July 4-6, 1997
Many years ago, I was returning from some weekend trip that hadn’t gone very smoothly, in the company of my stepson, Will. He was about 11 or 12 at the time. After driving for sometime in silence, reflecting on the weekend, Will said: “I think I know the definition of an adventure. An adventure is something that isn’t too much fun when you are doing it, but it makes for great stories after it is over”. By this definition, ten of us had quite an adventure over the 4th of July holiday on Little Tahoma. Little Tahoma is a pointed, rocky side peak to the east of Mount Rainier. At 11,117 ft., it is the third highest peak in Washington — higher than Mt. Baker and Glacier Peak. With a trailhead at 3,800 ft. elevation, it is a significant undertaking to climb.
Eight of us - Ken Ball, Julian Peñaloza, Seth Defoe, Sally Grosscup, Josh Ladau, John Pegg, Deb Carver and Susan Sullivan (leader) left Eugene the afternoon of July 3 and car camped on a logging road near Morton. In the morning, at the White River Ranger Station, we met up with the remaining two members of our group, Benjamin Donner and Chris Miller, and paid the National Park climbing fee ($15 per person). We then began a five-mile hike along scenic Fryingpan Creek to our high camp near the Fryingpan Glacier at the top of Meany Crest, at 7,000 ft.

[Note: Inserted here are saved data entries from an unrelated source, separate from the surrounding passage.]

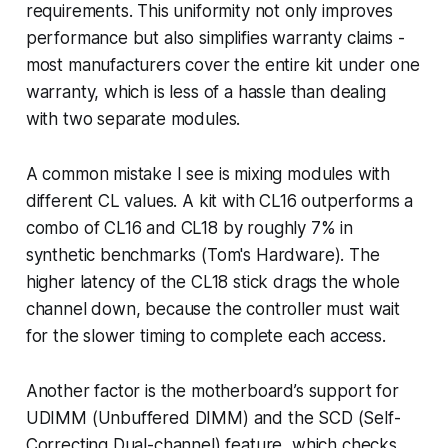
requirements. This uniformity not only improves
performance but also simplifies warranty claims -
most manufacturers cover the entire kit under one
warranty, which is less of a hassle than dealing
with two separate modules.
A common mistake I see is mixing modules with
different CL values. A kit with CL16 outperforms a
combo of CL16 and CL18 by roughly 7% in
synthetic benchmarks (Tom's Hardware). The
higher latency of the CL18 stick drags the whole
channel down, because the controller must wait
for the slower timing to complete each access.
Another factor is the motherboard’s support for
UDIMM (Unbuffered DIMM) and the SCD (Self-
Correcting Dual-channel) feature, which checks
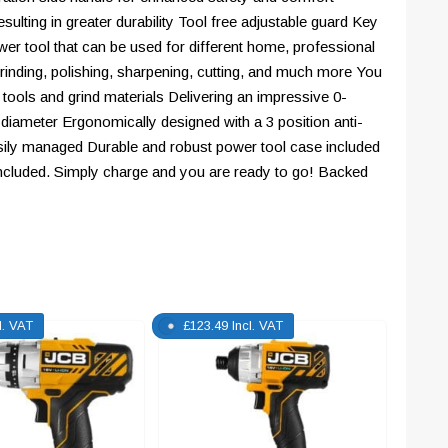
sulting in greater durability Tool free adjustable guard Key
er tool that can be used for different home, professional
rinding, polishing, sharpening, cutting, and much more You
 tools and grind materials Delivering an impressive 0-
iameter Ergonomically designed with a 3 position anti-
easily managed Durable and robust power tool case included
 included. Simply charge and you are ready to go! Backed
l. VAT
£
123.49
Incl. VAT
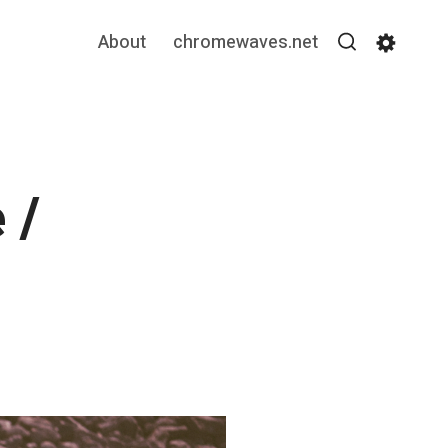
About
chromewaves.net
Search
Settin
 /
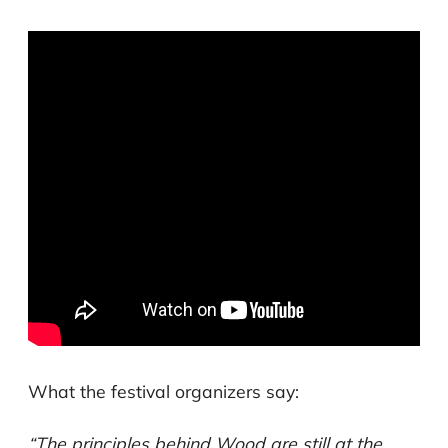
What the festival organizers say:
“The principles behind Wood are still at the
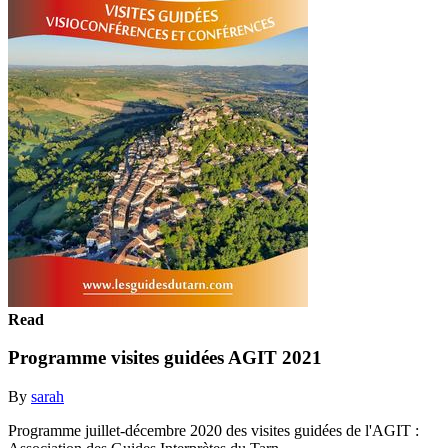
Read
Programme visites guidées AGIT 2021
By
sarah
Programme juillet-décembre 2020 des visites guidées de l'AGIT :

On Saturday at 3:00 a.m., we arose to a mix of stars and clouds and unusually warm temperatures (56° according to Chris Miller’s thermometer!) We began the trek to the summit at 4:00. We could see the headlamps of the folks climbing the Emmons Glacier on Rainier as we traveled roped across the Fryingpan. The climb continued scenic and uneventful to about 10,500 ft., where we made the transition to crumbly, but not difficult, rock scrambling (Josh’s comment: “This is like Three Fingered Jack with glaciers!”). About 500 ft. of scrambling took us to the base of the relatively solid rock summit. John Pegg led the last 80-ft. pitch, and reached the top at about 12:15. Ken Ball followed him up, and then Josh took his turn heading up while the rest of us lazed at the base, waiting our turns. This idyllic climbing scene was suddenly transformed into a chaotic descent when a bolt of lightning and accompanying thunder broke our reverie. A thunderstorm about three or four miles away was moving in our direction. Josh hurriedly downclimbed; the group already on the ground headed downhill as quickly as safety would allow. Once Josh was off the rope, Ken and John rappelled off the summit and pulled the rope down. By the time the last members of the group had started down, the storm had moved in. Ice axes and pack stays were humming, and we could hear the electricity making a crackling sound in the rocks. We continued down post haste. Eventually, the worst of the storm passed, and the electrical phenomena stopped. Just as it seemed we had made it through that hazardous situation, we had another crisis. The fearless leader was struck in the hand by a falling rock. The smashing blow damaged my index finger and thumb, cutting tendons and exposing bone. John put his firstaid kit to use; once the injured parts were bandaged, he immobilized the hand with good old duct tape. I was able to downclimb the remaining easy rock on belay, then made it down the glacier in one of the middle positions on a four-person rope. We descended into a 9,000-ft. cloud layer that persisted into camp; we had no trouble locating camp, having placed wands on the ascent. At camp, Benjamin and I hurriedly packed up and headed for the trailhead. I left about half my equipment behind for others to carry out, in order to make the trip out a bit easier. We made it to the trailhead by 7:30 p.m., and made it to the Kent Hospital by 9:00. I was in surgery by 11:00, about nine hours after the accident occurred.
On Sunday morning, we were able to make it back to the trailhead before the rest of the group had hiked out, so I was able to return to Eugene with the rest of the crew. In retrospect, I am grateful that we were not all on the summit when the lightning storm struck. The injury should heal just fine, and I think we all learned some lessons about how to handle similar situations. I am grateful to the whole group for keeping composure under difficult circumstances, and helping to get me down safely. It was Benjamin’s first climb. He tells me that he still wants to climb again!